A new study out of the Boston Children’s Hospital found that 40 percent of children between the ages of eight-months to two years are deficient in vitamin D.
A new study out of the Boston Children’s Hospital found that 40 percent of children between the ages of eight-months to two years are deficient in vitamin D. In a report published in the Archives of Pediatric and Adolescent Medicine, the study’s authors say the deficiencies result from kids being overweight, not taking vitamin supplements, and not drinking enough vitamin D-fortified milk. Apparently, the children were not exposed to enough sunlight to have any impact on their body’s ability to produce vitamin D levels — a problem not uncommon in adults, too — which leaves supplemental sources as the only alternative.
Vitamin D deficiency can make children’s bones more brittle, impair their skeletal development, give them bowed legs, make them tired and shaky, and in extreme cases, lead to rickets and even seizures. But these symptoms are rare; more typically, deficient kids (as with adults) show no symptoms at all. Only three of the 140 vitamin D-deficient kids in the study had soft or weakened bones, while another 13 showed signs of minerals leaching from their bones. The “silent” nature of pediatric vitamin D shortage worries researchers, because those seemingly benign deficiencies in childhood may well lead to very serious problems in adulthood, including an increased risk of cancer, a weakened immune system, cardiovascular problems, diabetes, hypertension, and kidney disease.
The problems that develop later on from pediatric vitamin D-deficiency become compounded if the deficiency continues into adulthood. And studies show that, in fact, vitamin D inadequacy is as common among adolescents and adults as it is among kids. In a 2004 study, Dr. Gordon found that 42 percent of adolescents lacked sufficient vitamin D. And according to a 2006 Mayo Clinic publication, about 36 percent of otherwise healthy adults in the US also lack adequate vitamin D, with that percentage jumping to 57 percent among hospital inpatients. The percentage is even higher in Europe, and among the elderly. And those estimates are based on the outdated model of 200 IU of vitamin D per day for adults and 400 IU per day for women who are pregnant or lactating and for children under the age of 10 years.
New studies show that the dose required to achieve a healthy blood level of vitamin D is somewhere in the neighborhood of 1,000–4,000 IU per day — which is still less than that obtained through several minutes of midday sun exposure. Vitamin D toxicity does not usually develop below 10,000 units per day.

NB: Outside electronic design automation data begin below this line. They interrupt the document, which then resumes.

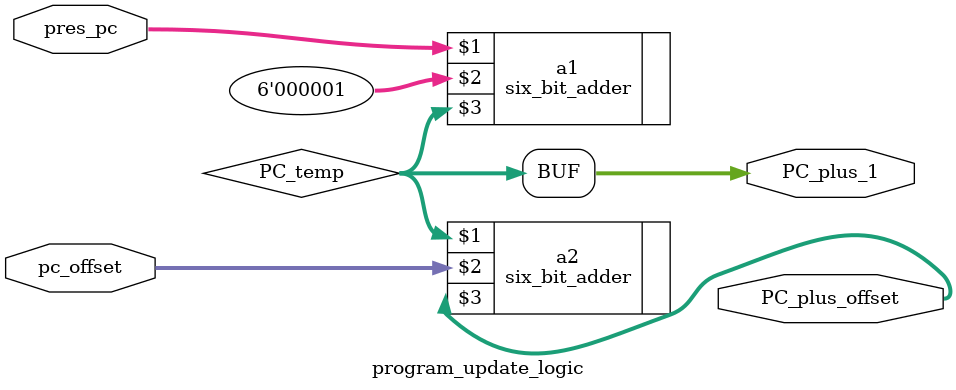
<source format=v>
module program_update_logic(pres_pc, pc_offset, PC_plus_1, PC_plus_offset);
	input [5:0] pres_pc, pc_offset;
	output [5:0] PC_plus_1, PC_plus_offset;
	
	wire [5:0] PC_temp;
	
	six_bit_adder a1(pres_pc, 6'b000001, PC_temp);
	six_bit_adder a2(PC_temp, pc_offset, PC_plus_offset);
	assign PC_plus_1= PC_temp;
endmodule

</source>
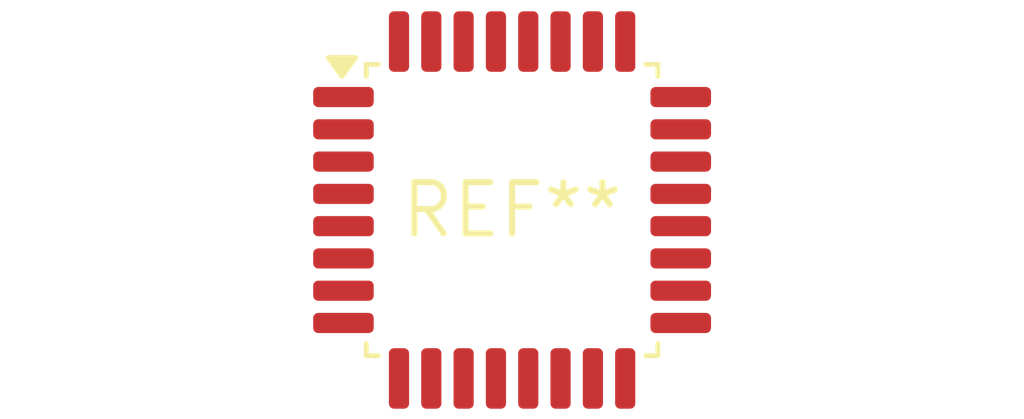
<source format=kicad_pcb>
(kicad_pcb (version 20240108) (generator pcbnew)

  (general
    (thickness 1.6)
  )

  (paper "A4")
  (layers
    (0 "F.Cu" signal)
    (31 "B.Cu" signal)
    (32 "B.Adhes" user "B.Adhesive")
    (33 "F.Adhes" user "F.Adhesive")
    (34 "B.Paste" user)
    (35 "F.Paste" user)
    (36 "B.SilkS" user "B.Silkscreen")
    (37 "F.SilkS" user "F.Silkscreen")
    (38 "B.Mask" user)
    (39 "F.Mask" user)
    (40 "Dwgs.User" user "User.Drawings")
    (41 "Cmts.User" user "User.Comments")
    (42 "Eco1.User" user "User.Eco1")
    (43 "Eco2.User" user "User.Eco2")
    (44 "Edge.Cuts" user)
    (45 "Margin" user)
    (46 "B.CrtYd" user "B.Courtyard")
    (47 "F.CrtYd" user "F.Courtyard")
    (48 "B.Fab" user)
    (49 "F.Fab" user)
    (50 "User.1" user)
    (51 "User.2" user)
    (52 "User.3" user)
    (53 "User.4" user)
    (54 "User.5" user)
    (55 "User.6" user)
    (56 "User.7" user)
    (57 "User.8" user)
    (58 "User.9" user)
  )

  (setup
    (pad_to_mask_clearance 0)
    (pcbplotparams
      (layerselection 0x00010fc_ffffffff)
      (plot_on_all_layers_selection 0x0000000_00000000)
      (disableapertmacros false)
      (usegerberextensions false)
      (usegerberattributes false)
      (usegerberadvancedattributes false)
      (creategerberjobfile false)
      (dashed_line_dash_ratio 12.000000)
      (dashed_line_gap_ratio 3.000000)
      (svgprecision 4)
      (plotframeref false)
      (viasonmask false)
      (mode 1)
      (useauxorigin false)
      (hpglpennumber 1)
      (hpglpenspeed 20)
      (hpglpendiameter 15.000000)
      (dxfpolygonmode false)
      (dxfimperialunits false)
      (dxfusepcbnewfont false)
      (psnegative false)
      (psa4output false)
      (plotreference false)
      (plotvalue false)
      (plotinvisibletext false)
      (sketchpadsonfab false)
      (subtractmaskfromsilk false)
      (outputformat 1)
      (mirror false)
      (drillshape 1)
      (scaleselection 1)
      (outputdirectory "")
    )
  )

  (net 0 "")

  (footprint "LQFP-32_7x7mm_P0.8mm" (layer "F.Cu") (at 0 0))

)

</source>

Not surprisingly, the incidence of vitamin D deficiency goes up during the winter when access to sunshine becomes limited. Also, darker skinned individuals have more of a propensity to lack sufficient stores of vitamin D. According to an article in American Family Physician, “To produce a similar amount of vitamin D as persons with lightly pigmented skin, persons with darkly pigmented skin require three to six times more sun exposure.”
As alarming as the prevalence figures are given the potentially serious consequences of vitamin D deficiency, it’s equally alarming to discover that the medical community remains largely unaware of the issue, leaving many patients with wrong diagnoses. A 1998 study of 298 patients in a Massachusetts hospital found that most of those with a vitamin D deficiency did not get diagnosed correctly. The article in American Family Physician outlined several disturbing case studies. In one, an elderly man was suffering from progressive weakness and congestive heart failure. Turns out that he was vitamin D deficient. As the article mentions, the man was elderly, in a weakened state, malnourished, and without recent sun exposure — a prime candidate.
Symptoms that might indicate a deficiency in adults include muscle weakness, fatigue, and nonspecific aches and pains. You can imagine how many doctors would dismiss such symptoms as hypochondriasis. And dismissing the symptoms in this way is dangerous, because as mentioned above, vitamin D deficiency can lead to serious problems. For instance, one study found that putting elderly women on vitamin D supplementation in combination with calcium reduced the risk of falling by 49%. Other studies have found a 50% decrease in risk of large bowel cancer and prostate cancer by increasing vitamin D intake. And yet another study attributes 25% of breast cancer deaths among women in northern Europe to inadequate vitamin D levels. Other findings implicate vitamin D shortfalls in the development of cardiovascular disease, psoriasis, multiple sclerosis, arthritis, lupus, renal complications, and osteoporosis.
So should you start drinking milk by the jug, or force it down the throats of your kids to get enough vitamin D? Given the issues associated with dairy products, why pay for the milk and get all of its problems, when you can just take the supplement directly for a fraction of the cost? A better solution would be to:
- Get daily, direct sunshine for 10 to 20 minutes, and make sure you don’t completely cover your body whenever you’re outside.
- Lose weight, as vitamin D deficiency is more prevalent among overweight people.
- Supplement with 1,000 to 2,000 IU of vitamin D daily. It’s quite difficult to get enough of the vitamin from food sources, and as I mentioned earlier, it’s difficult to overdose on vitamin D at these levels.